OpenAI releases GPT-5.6 preview with three-model lineup
OpenAI’s GPT-5.6 preview includes Sol, Terra and Luna, with safety claims arriving after a reported Trump administration release request.
By James Whitfield · Staff Writer
2 min read
OpenAI released a limited preview of GPT-5.6 on Friday, introducing three models while Washington scrutiny of advanced AI systems intensifies. The rollout came less than a day after The Verge reported that OpenAI would stagger the release at the request of the Trump administration.
The new GPT-5.6 suite includes Sol, which OpenAI describes as the flagship model; Terra, a mid-tier option aimed at high-volume work; and Luna, a lower-cost model meant for everyday use, according to The Verge. OpenAI said the models are especially capable in coding, cybersecurity and biology, and can stay on task during longer agentic AI workflows.
OpenAI priced GPT-5.6 Sol at $5 per million input tokens and $30 per million output tokens, according to The Verge. The report said that is close to half the listed price of Anthropic’s Claude Fable 5, which costs $10 per million input tokens and $50 per million output tokens.
Terra costs half as much as Sol, and Luna is priced at less than half of Terra, The Verge reported. OpenAI also introduced two extra modes for Sol: “max,” intended for deeper reasoning, and “ultra,” which uses sub-agents.

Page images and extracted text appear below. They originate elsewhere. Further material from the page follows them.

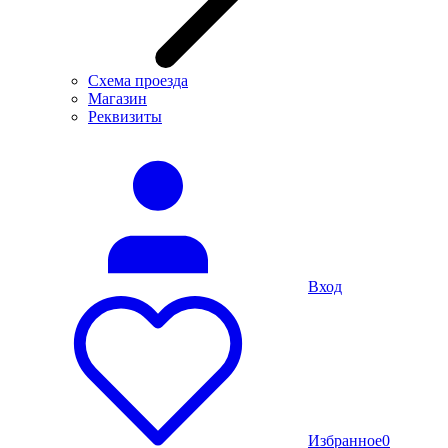
Схема проезда
Магазин
Реквизиты
Вход
Избранное
0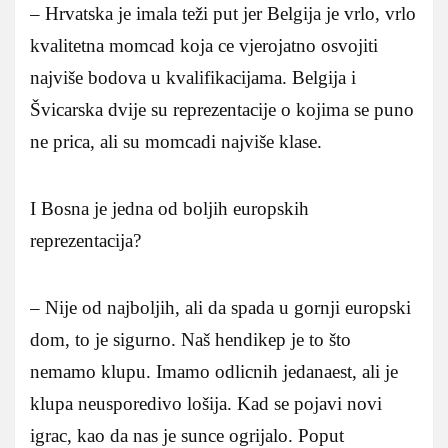
– Hrvatska je imala teži put jer Belgija je vrlo, vrlo
kvalitetna momcad koja ce vjerojatno osvojiti
najviše bodova u kvalifikacijama. Belgija i
Švicarska dvije su reprezentacije o kojima se puno
ne prica, ali su momcadi najviše klase.
I Bosna je jedna od boljih europskih
reprezentacija?
– Nije od najboljih, ali da spada u gornji europski
dom, to je sigurno. Naš hendikep je to što
nemamo klupu. Imamo odlicnih jedanaest, ali je
klupa neusporedivo lošija. Kad se pojavi novi
igrac, kao da nas je sunce ogrijalo. Poput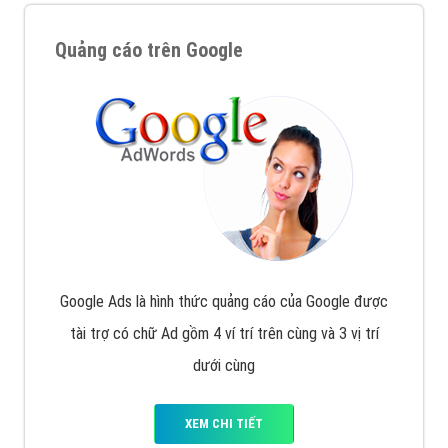
Quảng cáo trên Google
Google Ads là hình thức quảng cáo của Google được
tài trợ có chữ Ad gồm 4 ví trí trên cùng và 3 vị trí
dưới cùng
XEM CHI TIẾT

The Verge noted that the ultra mode recalls OpenClaw, a system associated with Peter Steinberger, who has joined OpenAI. The report framed the feature as a possible early sign of Steinberger’s work inside the company.
Safety takes center stage
OpenAI devoted much of its announcement to safety and misuse risks, according to The Verge, which described the release as arriving during a security panic in Washington. The company focused in particular on cyber capabilities and attempts to bypass model safeguards.
OpenAI said GPT-5.6 has been trained to refuse banned cyber assistance, including cases where users try to hide their goals or jailbreak the model. The Verge reported that the wording appeared to allude to recent jailbreaking problems involving Anthropic.
OpenAI also said Sol is more useful for helping users identify and repair vulnerabilities than for reliably completing full attacks, according to The Verge. The company said Sol does not meet the “cyber-critical” threshold under OpenAI’s preparedness framework.
The release adds another high-profile model family to a market where OpenAI and Anthropic are competing on capability, cost and safety assurances. For developers, the main immediate details are the three-tier model lineup, the token pricing and OpenAI’s claim that GPT-5.6 is built for technical work as well as longer-running AI agent tasks.
This story draws on original reporting from The Verge.